Riff: Don't get Torg started on the sociological ramifications of wimpy egg-products!

Cquote2


Western Animation[]

  • Huey from the Boondocks always sees political conspiracies in everything. He's right roughly half the time.

Real Life[]

  • George Orwell - from whom this trope's name is a direct quote - was truly notorious for this. His friend Cyril Connolly once said about him that he 'couldn't blow his nose without moralizing on conditions in the handkerchief industry.'
    • Case in point: Orwell managed to end an essay about toads on a political note.
  • In the "science wars" of The Eighties and The Nineties, the supposed neutrality and objectivity of the exact sciences was called into question; in other words, the assumption that the exact sciences were "non-political" was challenged.
  • Any country in a period of heavy political polarisation tends to do this, from the point of view of other countries. The current "culture wars" in the U.S., in which hardly any issue gets left out of the big "Liberal" vs. "Conservative" conflict, are a particularly egregious example.
  • Feminism has a tendency to do this.

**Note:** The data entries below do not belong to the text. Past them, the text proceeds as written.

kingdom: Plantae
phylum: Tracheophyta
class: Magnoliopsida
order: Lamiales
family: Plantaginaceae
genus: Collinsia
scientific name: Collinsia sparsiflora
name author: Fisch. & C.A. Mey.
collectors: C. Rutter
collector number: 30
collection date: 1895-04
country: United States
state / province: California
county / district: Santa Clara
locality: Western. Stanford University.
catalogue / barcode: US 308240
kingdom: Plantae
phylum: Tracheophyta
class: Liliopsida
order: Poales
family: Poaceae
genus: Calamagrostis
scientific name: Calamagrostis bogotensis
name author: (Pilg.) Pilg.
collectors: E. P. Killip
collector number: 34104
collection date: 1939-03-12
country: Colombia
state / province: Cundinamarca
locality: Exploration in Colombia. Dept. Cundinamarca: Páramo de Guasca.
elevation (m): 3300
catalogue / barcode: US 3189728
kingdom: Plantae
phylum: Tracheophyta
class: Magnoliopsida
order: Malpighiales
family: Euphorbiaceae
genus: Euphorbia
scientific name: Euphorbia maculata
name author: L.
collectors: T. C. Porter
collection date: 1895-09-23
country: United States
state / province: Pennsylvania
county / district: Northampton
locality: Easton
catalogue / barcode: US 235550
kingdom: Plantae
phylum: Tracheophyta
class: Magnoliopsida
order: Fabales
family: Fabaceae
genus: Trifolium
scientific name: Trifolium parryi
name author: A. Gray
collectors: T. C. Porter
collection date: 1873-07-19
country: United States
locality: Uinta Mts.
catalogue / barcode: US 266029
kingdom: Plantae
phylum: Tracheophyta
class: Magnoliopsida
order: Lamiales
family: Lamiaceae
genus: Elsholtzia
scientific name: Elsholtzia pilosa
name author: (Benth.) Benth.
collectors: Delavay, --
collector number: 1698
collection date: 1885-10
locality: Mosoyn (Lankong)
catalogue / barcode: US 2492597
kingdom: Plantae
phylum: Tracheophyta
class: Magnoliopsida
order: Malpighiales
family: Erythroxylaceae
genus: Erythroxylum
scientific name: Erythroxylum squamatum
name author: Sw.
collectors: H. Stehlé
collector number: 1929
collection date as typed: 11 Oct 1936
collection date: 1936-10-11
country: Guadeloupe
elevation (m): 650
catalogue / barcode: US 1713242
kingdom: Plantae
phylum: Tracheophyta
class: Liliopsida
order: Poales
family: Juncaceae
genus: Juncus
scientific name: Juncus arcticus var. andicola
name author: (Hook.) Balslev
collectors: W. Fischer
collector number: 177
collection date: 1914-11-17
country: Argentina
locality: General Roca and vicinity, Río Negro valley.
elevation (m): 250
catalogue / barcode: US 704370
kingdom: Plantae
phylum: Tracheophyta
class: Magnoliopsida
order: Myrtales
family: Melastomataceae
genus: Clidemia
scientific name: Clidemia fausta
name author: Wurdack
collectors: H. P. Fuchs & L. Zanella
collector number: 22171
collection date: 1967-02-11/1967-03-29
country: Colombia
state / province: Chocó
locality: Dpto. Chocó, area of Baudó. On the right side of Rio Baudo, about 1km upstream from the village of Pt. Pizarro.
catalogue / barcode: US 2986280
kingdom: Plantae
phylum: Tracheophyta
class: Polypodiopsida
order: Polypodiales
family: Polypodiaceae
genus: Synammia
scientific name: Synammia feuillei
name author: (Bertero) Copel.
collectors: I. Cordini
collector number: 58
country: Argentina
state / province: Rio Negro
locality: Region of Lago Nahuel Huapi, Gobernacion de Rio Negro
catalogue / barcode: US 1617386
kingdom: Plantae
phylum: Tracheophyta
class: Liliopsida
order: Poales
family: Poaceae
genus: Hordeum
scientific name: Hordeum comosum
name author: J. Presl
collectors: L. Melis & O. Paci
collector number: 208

The most well-known example is calling attention to the use of male pronouns when referring to human beings in general; decades ago, everybody did this without much thought, but then feminists pointed out that it wasn't very fair towards women.
    • An oft-quoted feminist slogan is "the personal is political."
    • Third-wave feminism in particular has promoted the idea that one can make a feminist critique of anything, even something seen as apolitical or vapid like certain segments of popular culture. There are magazines such as Bitch which specialize in this, and it's percolated to other anti-oppression movements (such as anti-racism or LGBT rights) and to the social justice movement in general, as seen with the blogs Racialicious and Sociological Images.
  • Marxism and the various theories and ideologies that have derived from it tend to adopt this approach. To simplify, according to these perspectives nothing can be truly apolitical since everything is informed by politics to some degree or other. As such, to be apolitical is essentially the same as tacitly condoning the status quo, since even if you disagree with the status quo by not speaking up against it in the name of 'neutrality' or being 'apolitical' it simply means that nothing's going to change. As such, many Marxist thinkers tend to disdain the supposedly 'apolitical' even more than they disdain their opponents, since their opponents are at least taking a position on things and standing their ground.
  • Ever since Donald Trump entered the American political arena, he's dismissed any attack on him or his company as a "fake news" partisan Democratic witchhunt to undermine the MAGA movement.
  • Media fandom has been like this since the late aughts, but it became especially apparent around 2016-2017. What people like and dislike and create and consume is no longer a matter of personal taste, but a reflection of their real-life morals (i.e. liking a male character best is a sign of misogyny even if the fan has nothing against the female character, fans who focus on characters of color doing so out of a sense of duty rather than liking those characters for reasons beyond their skin color, liking dysfunctional ships means the shipper condones real-life abuse, the popularity of something a fan doesn't approve of is obviously symptomatic of those fans being stupid bigots).